De Nationale ombudsman oordeelde dat het AMK niet onjuist had gehandeld door het onderzoek stop te zetten. Nu de kinderen niet meer in de door de melder genoemde situatie verkeerden en door het in coma raken van moeder en hun vertrek naar Amerika ook niet meer konden verkeren, was de reden tot onderzoek en de noodzaak tot een beslissing omtrent het vaststellen van de kindermishandeling voor het AMK komen te vervallen. Dit nam echter niet weg dat het AMK, zeker in een tragische situatie als deze, meer had kunnen luisteren naar hetgeen verzoekers dwars zat. Tezamen met verzoekers had dan gezocht kunnen worden naar mogelijkheden om op proportionele wijze aan hun belangen tegemoet te komen.
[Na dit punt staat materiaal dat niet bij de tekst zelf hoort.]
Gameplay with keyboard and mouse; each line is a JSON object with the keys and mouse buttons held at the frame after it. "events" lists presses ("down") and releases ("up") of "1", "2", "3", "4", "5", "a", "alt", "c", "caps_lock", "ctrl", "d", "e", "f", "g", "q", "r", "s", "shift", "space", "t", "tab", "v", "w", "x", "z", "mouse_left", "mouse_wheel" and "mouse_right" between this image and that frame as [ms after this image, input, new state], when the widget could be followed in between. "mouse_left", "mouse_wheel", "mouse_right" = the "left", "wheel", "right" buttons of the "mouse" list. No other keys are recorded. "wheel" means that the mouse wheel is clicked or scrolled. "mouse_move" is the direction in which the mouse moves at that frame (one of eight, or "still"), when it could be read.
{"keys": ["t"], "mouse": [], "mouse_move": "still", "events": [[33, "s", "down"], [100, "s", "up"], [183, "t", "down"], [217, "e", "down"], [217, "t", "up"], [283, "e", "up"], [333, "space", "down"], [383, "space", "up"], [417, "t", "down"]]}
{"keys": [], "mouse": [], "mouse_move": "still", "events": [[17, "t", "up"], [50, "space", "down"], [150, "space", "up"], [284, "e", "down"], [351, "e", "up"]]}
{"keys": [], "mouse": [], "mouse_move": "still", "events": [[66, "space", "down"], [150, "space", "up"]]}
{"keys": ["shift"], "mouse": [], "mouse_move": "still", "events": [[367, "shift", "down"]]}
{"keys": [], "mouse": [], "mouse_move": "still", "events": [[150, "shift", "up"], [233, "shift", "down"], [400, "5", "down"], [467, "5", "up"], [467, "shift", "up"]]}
De angst dat de kinderen later kunnen denken dat hun moeder daadwerkelijk schuldig was aan kindermishandeling, was immers begrijpelijk. In dat kader was de Nationale ombudsman van oordeel dat het AMK binnen zijn mogelijkheden een stap verder had kunnen gaan door verzoekers zelf de informatie aan te laten dragen die volgens hen zouden aantonen dat kindermishandeling door hun dochter niet aannemelijk was. Deze stukken hadden aan het dossier kunnen worden toegevoegd. Hier werd getoetst aan het vereiste van actief luisteren naar de burger. De Nationale ombudsman achtte de klacht gegrond en deed de aanbeveling om verzoekers alsnog bepaalde informatie te laten aanleveren, die in het dossier konden worden gevoegd.

Verder klaagden verzoekers erover dat het Bureau Jeugdzorg had geweigerd om hen het dossier te laten inzien dat was opgesteld ten aanzien van hun dochter en hun kleinkinderen vanaf het moment van de melding. De Nationale ombudsman oordeelde dat ondanks dat verzoekers veel voor de kleinkinderen hadden gezorgd, zij op grond van de bepalingen in de Wet op de Jeugdzorg en het privacyreglement geen inzage hadden in het dossier ten aanzien van hun dochter en kleinkinderen. Het feit dat de rechter had bepaald dat sprake is van family life en/of dat zij wettelijk vertegenwoordigers van hun overleden dochter waren, deed hieraan niet af.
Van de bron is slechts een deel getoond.